Given Jonathan's interest in garbage, recycling, and sweeping, he was understandably fascinated by the staff who skated out with brooms and shovels to clean up the ice. Every time a player removed his helmet to towel away sweat, Jonathan got concerned and yelled, "HAT ON!" He clapped at random times. But because there was already so much noise, he could be as loud as he wanted, whenever he wanted. Let the record show that there wasn't a single "Shhh" from me the whole evening.
There were a lot of empty seats in the rows near us, but a man came in alone and sat in the seat directly in front of us; he was probably in his 50's and appeared to have some sort of intellectual disability. He had a clipboard with him and some papers with hockey stats.

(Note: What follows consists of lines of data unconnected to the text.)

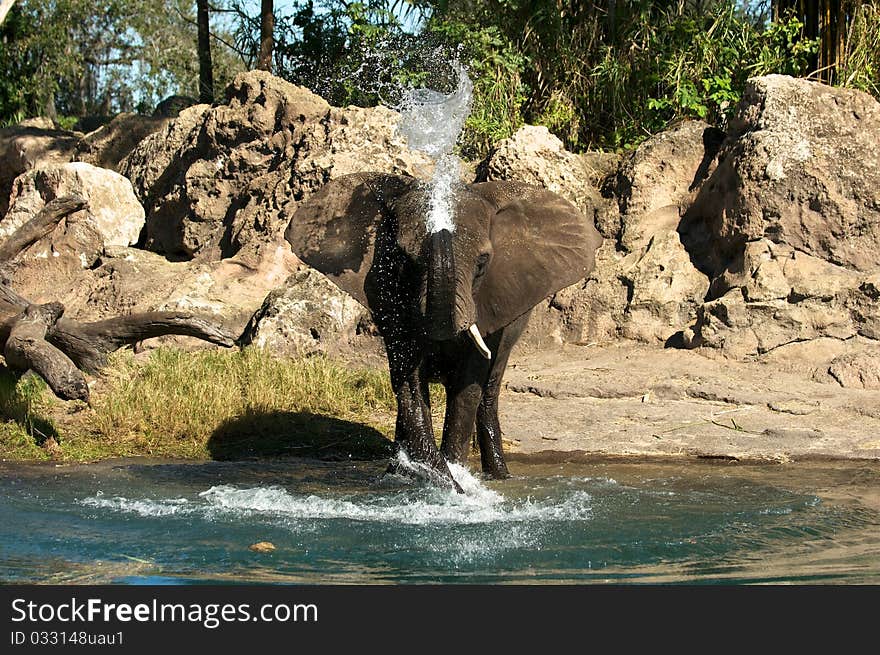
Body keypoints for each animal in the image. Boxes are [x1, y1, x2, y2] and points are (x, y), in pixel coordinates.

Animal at [286, 172, 600, 490]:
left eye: (482, 263)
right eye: (403, 259)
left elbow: (468, 384)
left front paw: (456, 476)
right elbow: (409, 380)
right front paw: (425, 478)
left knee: (489, 391)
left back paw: (498, 476)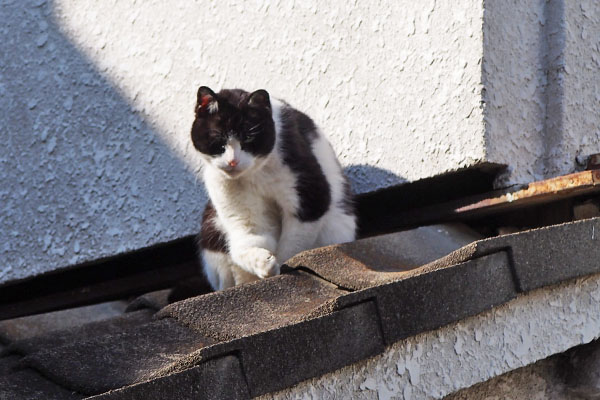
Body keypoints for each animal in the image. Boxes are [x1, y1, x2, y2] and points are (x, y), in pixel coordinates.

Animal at [190, 86, 354, 290]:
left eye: (248, 139)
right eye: (218, 139)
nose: (233, 161)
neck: (255, 175)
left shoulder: (308, 193)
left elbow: (292, 246)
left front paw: (281, 268)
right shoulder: (237, 205)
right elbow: (251, 239)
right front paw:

Jonathan periodically tapped him on the shoulder to say hi and give him a beaming smile, and pretty soon the guy was turning around to us regularly to make comments about the game or respond to something Jonathan had said.
Halfway through the third period Jonathan started getting restless and repetitive, saying "Home? Home?" -- but he stuck it out until the final buzzer. The outcome (Frontenacs won 5-4) didn't matter all that much to him, but he was very glad to be given the task of putting his granola-bar wrapper into the garbage can before we descended the stairs and went back out onto the street. The excitement of the outing made it a little difficult for him to settle to bed after we got home, but eventually he went off to sleep -- a happy guy.
Next time hockey-game night comes around, he'll probably say "Mommy hockey game?" I don't know if I'll go next time or not; I think I still prefer staying home to read. But I had a good time. Observing Jonathan's enjoyment of the simplest details, and his desire to share his excitement with others, reminded me that it can actually be a lot of fun to try something new.